▸ **Instructions to follow**: Transcribe the data as written, minus images.

▸ **Excerpted records**:
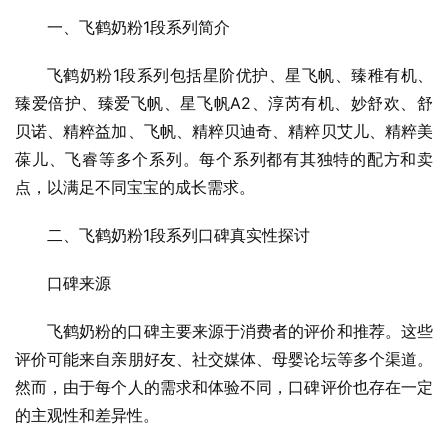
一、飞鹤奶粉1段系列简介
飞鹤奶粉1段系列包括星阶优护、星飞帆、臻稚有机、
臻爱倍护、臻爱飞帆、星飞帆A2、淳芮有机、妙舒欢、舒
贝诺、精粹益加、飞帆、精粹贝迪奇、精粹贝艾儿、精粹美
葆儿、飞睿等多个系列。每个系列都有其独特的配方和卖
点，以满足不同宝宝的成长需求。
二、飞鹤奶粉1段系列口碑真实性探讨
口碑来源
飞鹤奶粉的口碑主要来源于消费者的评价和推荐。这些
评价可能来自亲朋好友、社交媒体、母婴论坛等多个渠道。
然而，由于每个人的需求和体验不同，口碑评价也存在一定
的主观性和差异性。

▸ **Task result**:
一、飞鹤奶粉1段系列简介
飞鹤奶粉1段系列包括星阶优护、星飞帆、臻稚有机、
臻爱倍护、臻爱飞帆、星飞帆A2、淳芮有机、妙舒欢、舒
贝诺、精粹益加、飞帆、精粹贝迪奇、精粹贝艾儿、精粹美
葆儿、飞睿等多个系列。每个系列都有其独特的配方和卖
点，以满足不同宝宝的成长需求。
二、飞鹤奶粉1段系列口碑真实性探讨
口碑来源
飞鹤奶粉的口碑主要来源于消费者的评价和推荐。这些
评价可能来自亲朋好友、社交媒体、母婴论坛等多个渠道。
然而，由于每个人的需求和体验不同，口碑评价也存在一定
的主观性和差异性。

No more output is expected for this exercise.